If anyone’s been missing burger trucks at Alameda’s Off The Grid (OTG), it turns out that Pearl's complained about them. Pearl's is the burger joint at South Shore that, as far as I've seen, is usually packed on OTG days.
I asked one of the burger truck owners if this was true and he said, “True. They actually filed legal action against the Lease holder for violation of terms.” This is disappointing for several reasons but primarily, if Pearl’s can’t compete on the merits of their product, then they have a problem with their product, not the competition.
If Pearl’s were smart, which it appears they aren’t, they could try to compete like a business and not like a whiny baby. That is, maybe they could run a “burger truck special” on days when burger trucks are in the OTG line up. Their prices are comparable to the trucks’, but they offer many more menu options. It seems like it wouldn’t be too difficult to come up with a marketing strategy that could easily compete with a burger truck. (Pearl’s is a chain – a local chain – but not an Alameda-based chain.)
Nearly every time I’ve been in line at OTG, I’ve heard someone say “I don’t want to wait, let’s go to Pearl’s.” I’d guess that there are a fair number of people who, even if eager to sample some of the gourmet fare offered by the trucks, don’t want to wait in line for it.
I realize food trucks aren’t for everyone, but if we want to have a free market, competition is intrinsic to that.
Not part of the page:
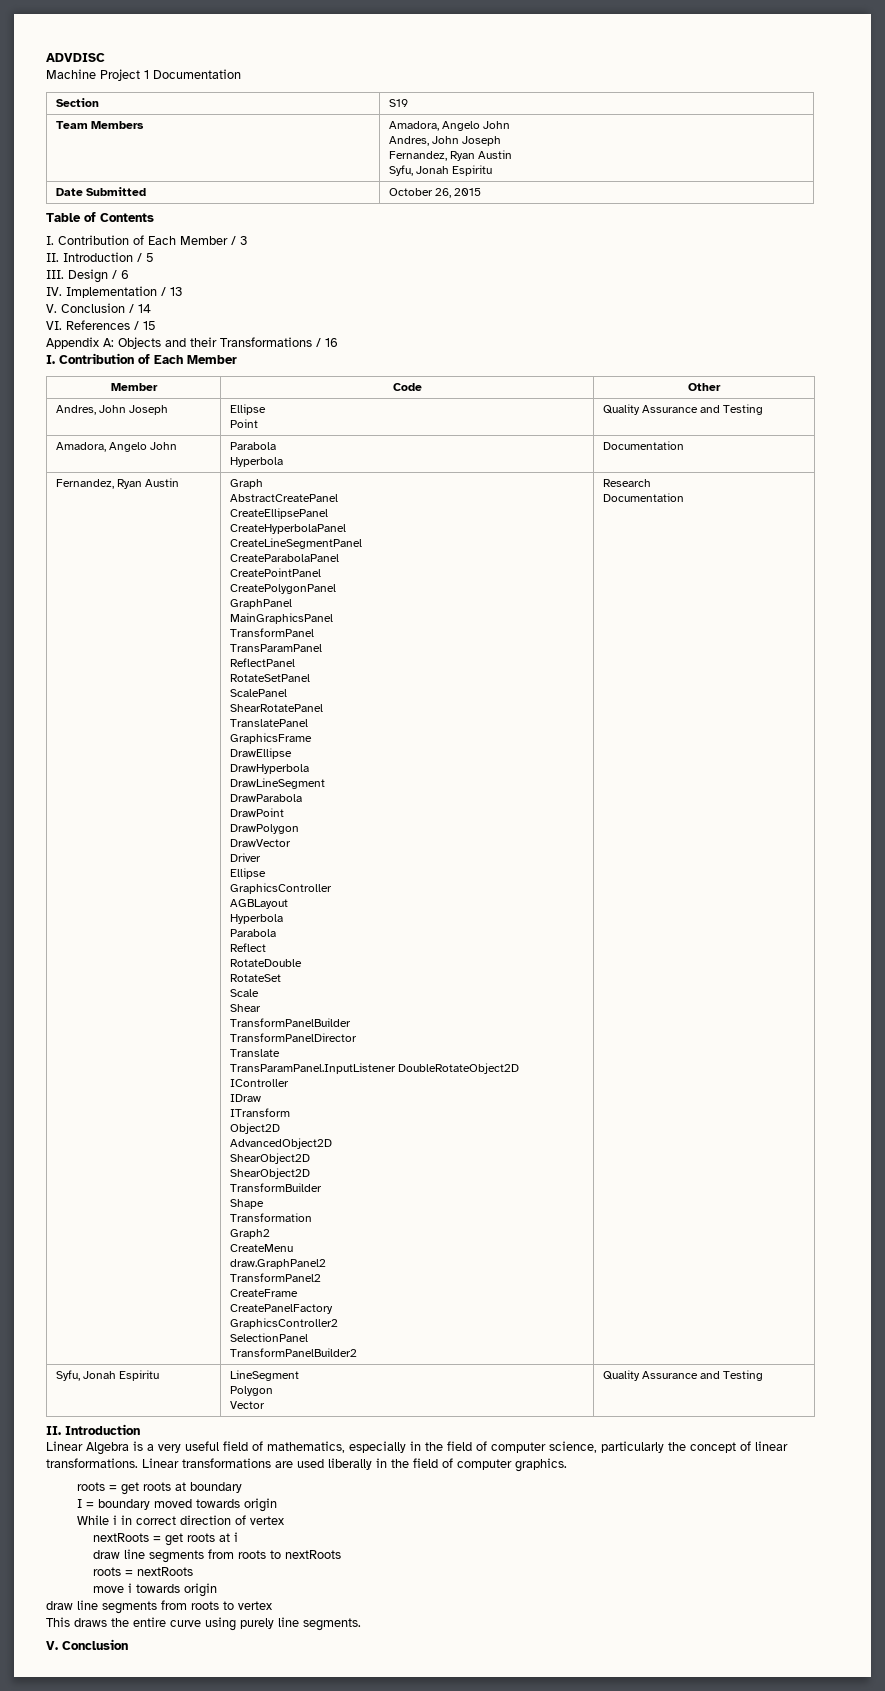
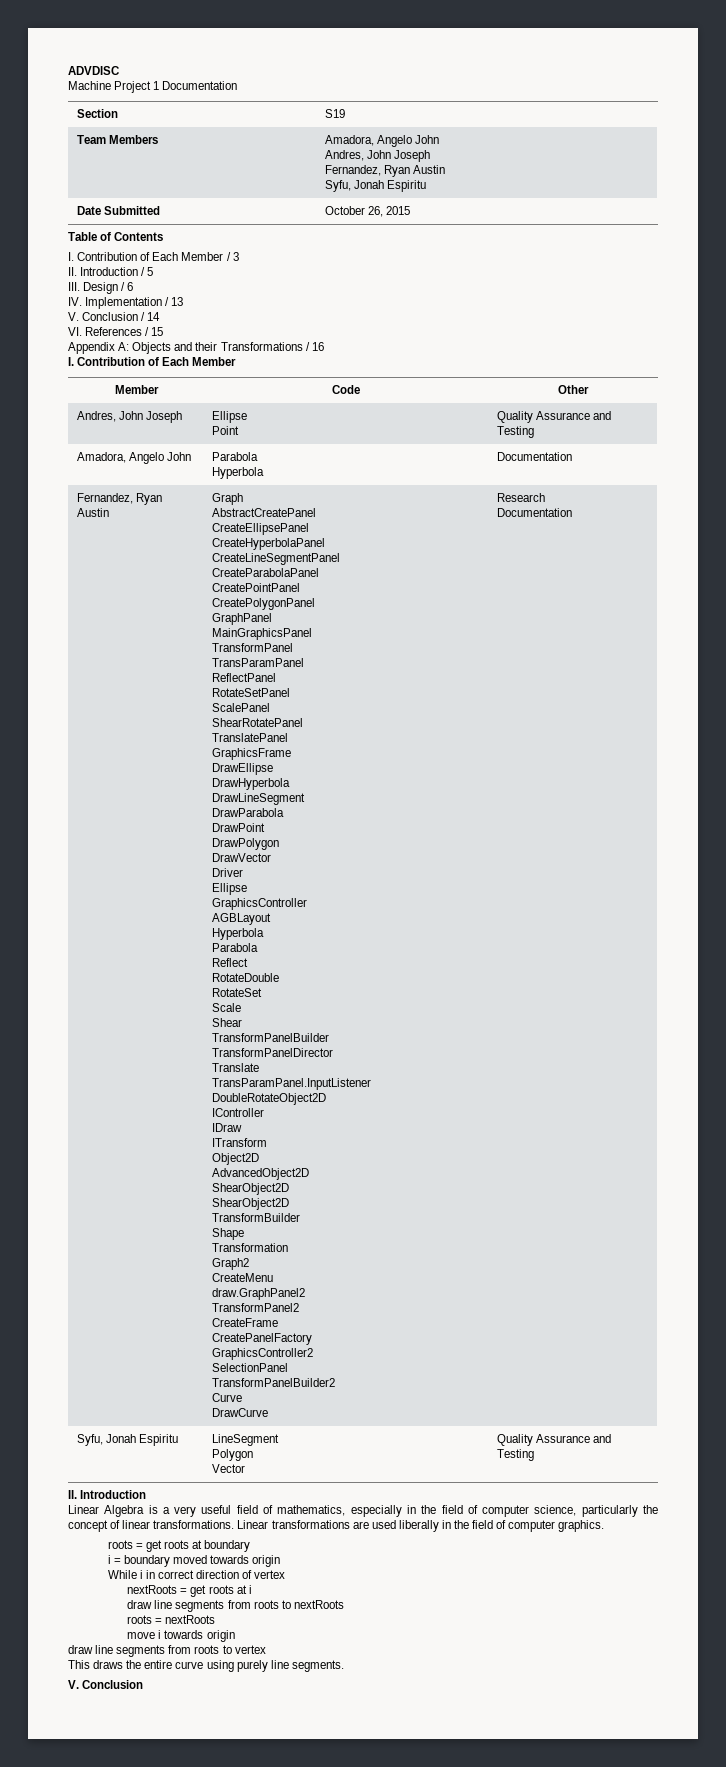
(357, 1352) none -> [211,1393,242,1402] [211,1408,268,1417] // Curve // DrawCurve
[77,1499,83,1508] I -> [107,1555,111,1564] i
It means companies have to step up and provide the best product and we get to choose which one we buy. Peet’s didn’t sue Starbucks when they opened a shop (or five) across the street from every Peet’s (even though Alfred Peet trained the founders of Starbucks). That’s a lot of coffee in close quarters, but it means we get more choice and both shops seem to be doing fine.
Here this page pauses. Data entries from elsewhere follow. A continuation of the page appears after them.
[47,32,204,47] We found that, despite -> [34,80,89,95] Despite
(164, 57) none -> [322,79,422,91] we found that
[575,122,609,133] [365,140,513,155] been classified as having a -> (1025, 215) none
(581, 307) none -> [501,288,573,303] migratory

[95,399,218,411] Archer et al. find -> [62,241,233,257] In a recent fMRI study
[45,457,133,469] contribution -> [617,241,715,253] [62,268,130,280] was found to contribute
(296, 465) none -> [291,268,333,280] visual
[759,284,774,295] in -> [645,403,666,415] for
To be honest, I don’t go to Pearl’s that often because I don’t want to eat burgers (or any fast food) that often. But when I have gone, I’ve enjoyed having a choice of grass-fed organic beef, turkey, grilled chicken or a salad. They also offer a “mini” so I can indulge, but not hork down a gut bomb. Their food is OK, but I wouldn’t go out of my way to eat there.
When it comes to the trucks, there is one I never miss because it is the very best burger I’ve ever had and if Pearl’s were smart, which again it seems they aren’t, they’d walk over to the Five Ten Burger truck and buy one and then figure out how to make theirs better. In the 50 Best Burgers in San Francisco, Pearl’s ranked a respectable #32. However, Five Ten Burger was #16 and Docs of the Bay was #11. Even In & Out Burger beat Pearl’s at #21. I think Burgermeister is better as well (they didn’t make the 50 Best list). They also have a full bar with TV sets – always a plus.
There is no shortage of competition for great burgers and no reason to ever have a mediocre one with these excellent options around us. If Pearl’s can’t up their game and compete with the better burgers, then they need to get to work, not take legal action. Even though I rarely eat there, I won’t be eating there again until they grow up and make a better product and stop trying to squash the competition they can’t compete with. How un-American, which is ironic for a burger joint, no?